I'm having trouble solving this limit:
$$\lim_{x \to -2^-} \frac{1}{(x + 2)^2}$$
I can't find a way to rationalize the denominator. Also, is there a way to do it without plugging in -2.001 and stuff or graphing it?
EDIT:
I realized after asking this question that it doesn't matter if you take the above limit from the right, left, or both.
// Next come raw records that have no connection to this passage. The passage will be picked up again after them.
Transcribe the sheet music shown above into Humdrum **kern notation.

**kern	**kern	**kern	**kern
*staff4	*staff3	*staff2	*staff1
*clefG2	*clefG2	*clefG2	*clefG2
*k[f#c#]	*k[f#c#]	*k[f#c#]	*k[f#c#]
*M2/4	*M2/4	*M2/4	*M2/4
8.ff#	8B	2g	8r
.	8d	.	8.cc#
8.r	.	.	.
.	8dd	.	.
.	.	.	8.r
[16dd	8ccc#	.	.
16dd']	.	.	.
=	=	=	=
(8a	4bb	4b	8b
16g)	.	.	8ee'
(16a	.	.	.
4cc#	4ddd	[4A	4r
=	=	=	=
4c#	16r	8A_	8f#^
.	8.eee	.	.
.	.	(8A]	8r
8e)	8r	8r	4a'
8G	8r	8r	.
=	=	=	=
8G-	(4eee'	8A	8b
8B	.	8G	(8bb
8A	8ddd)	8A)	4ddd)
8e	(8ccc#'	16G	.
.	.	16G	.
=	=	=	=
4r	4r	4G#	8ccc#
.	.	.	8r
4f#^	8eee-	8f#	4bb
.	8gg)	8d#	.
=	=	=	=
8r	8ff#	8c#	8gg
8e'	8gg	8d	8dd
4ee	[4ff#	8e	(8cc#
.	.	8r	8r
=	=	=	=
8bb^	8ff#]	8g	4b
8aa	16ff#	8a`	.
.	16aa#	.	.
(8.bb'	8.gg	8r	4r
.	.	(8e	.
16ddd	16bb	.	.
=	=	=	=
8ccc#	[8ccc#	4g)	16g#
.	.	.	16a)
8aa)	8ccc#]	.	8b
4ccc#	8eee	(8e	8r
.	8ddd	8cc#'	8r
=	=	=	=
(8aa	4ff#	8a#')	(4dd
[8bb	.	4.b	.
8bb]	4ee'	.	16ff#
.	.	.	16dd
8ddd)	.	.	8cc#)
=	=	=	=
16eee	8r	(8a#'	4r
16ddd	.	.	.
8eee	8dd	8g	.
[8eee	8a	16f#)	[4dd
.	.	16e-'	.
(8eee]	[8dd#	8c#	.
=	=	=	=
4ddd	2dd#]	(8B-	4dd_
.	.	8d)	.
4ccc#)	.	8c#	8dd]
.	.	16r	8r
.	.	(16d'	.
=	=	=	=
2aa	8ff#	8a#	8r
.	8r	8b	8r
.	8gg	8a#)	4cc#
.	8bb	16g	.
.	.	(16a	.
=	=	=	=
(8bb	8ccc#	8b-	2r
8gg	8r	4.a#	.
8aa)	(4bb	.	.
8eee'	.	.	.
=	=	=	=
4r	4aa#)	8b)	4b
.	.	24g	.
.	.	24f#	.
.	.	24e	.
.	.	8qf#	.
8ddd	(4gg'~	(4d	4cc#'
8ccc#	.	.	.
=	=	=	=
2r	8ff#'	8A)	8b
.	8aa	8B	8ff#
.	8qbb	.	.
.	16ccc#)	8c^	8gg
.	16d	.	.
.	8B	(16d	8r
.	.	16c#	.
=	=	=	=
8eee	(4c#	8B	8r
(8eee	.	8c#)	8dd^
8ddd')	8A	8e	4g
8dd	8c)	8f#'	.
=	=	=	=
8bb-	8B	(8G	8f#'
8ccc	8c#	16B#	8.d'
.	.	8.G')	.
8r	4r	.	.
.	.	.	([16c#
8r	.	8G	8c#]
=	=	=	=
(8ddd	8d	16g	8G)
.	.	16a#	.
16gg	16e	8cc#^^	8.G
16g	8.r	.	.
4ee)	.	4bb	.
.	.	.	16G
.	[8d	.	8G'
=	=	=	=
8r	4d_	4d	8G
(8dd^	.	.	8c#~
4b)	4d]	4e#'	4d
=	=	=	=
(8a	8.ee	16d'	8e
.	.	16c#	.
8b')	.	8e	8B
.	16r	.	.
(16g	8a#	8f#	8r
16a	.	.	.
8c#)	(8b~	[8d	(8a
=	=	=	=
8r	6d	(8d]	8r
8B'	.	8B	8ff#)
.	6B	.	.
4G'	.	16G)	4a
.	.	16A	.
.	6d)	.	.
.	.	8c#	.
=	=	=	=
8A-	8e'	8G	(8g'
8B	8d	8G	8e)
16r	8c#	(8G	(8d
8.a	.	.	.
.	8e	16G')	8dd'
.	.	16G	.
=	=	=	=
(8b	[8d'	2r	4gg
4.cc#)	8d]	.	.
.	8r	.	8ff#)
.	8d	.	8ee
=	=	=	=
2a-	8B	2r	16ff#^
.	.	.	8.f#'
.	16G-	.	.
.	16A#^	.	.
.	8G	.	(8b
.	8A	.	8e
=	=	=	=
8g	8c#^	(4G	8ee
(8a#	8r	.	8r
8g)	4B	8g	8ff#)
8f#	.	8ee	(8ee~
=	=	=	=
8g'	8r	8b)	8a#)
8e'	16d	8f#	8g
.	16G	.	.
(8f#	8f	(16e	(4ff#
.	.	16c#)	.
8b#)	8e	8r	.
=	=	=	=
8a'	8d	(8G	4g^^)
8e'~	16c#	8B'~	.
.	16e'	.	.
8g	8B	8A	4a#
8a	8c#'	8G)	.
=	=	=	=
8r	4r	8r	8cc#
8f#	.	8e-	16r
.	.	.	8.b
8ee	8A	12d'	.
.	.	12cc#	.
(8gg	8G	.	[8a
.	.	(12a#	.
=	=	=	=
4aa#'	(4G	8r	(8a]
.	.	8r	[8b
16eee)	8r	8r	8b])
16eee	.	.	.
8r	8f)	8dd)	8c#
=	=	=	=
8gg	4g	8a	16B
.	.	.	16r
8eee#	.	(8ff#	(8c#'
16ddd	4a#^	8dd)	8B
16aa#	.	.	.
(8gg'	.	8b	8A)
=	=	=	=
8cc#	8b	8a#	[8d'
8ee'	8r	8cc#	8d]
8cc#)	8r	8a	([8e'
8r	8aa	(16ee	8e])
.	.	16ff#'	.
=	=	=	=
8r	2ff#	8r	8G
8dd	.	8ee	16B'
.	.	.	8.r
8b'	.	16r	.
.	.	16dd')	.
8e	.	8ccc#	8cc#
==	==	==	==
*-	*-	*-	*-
It's always $+\infty$. Here's an equation that gives $+\infty$ from the right and $-\infty$ from the left: $$\lim_{x \to 3^+} \frac{x – 4}{x – 3}$$
How do I (algebraically) determine if it is positive or negative?
Best Answer
Maybe this way of thinking about it will seem a little more intuitive to you:
Let $\varepsilon > 0$, and consider the limit
$$\lim_{x \rightarrow -2^{-}} \frac{1}{(x+2)^2} = \lim_{\varepsilon \rightarrow 0} \frac{1}{((-2-\varepsilon)+2)^2} = \lim_{\varepsilon \rightarrow 0} \frac{1}{\varepsilon^2}.$$
Now the expression $\frac{1}{\varepsilon^2}$ can be made arbitrarily large by choosing $\varepsilon$ small enough, and so the limit does not exist.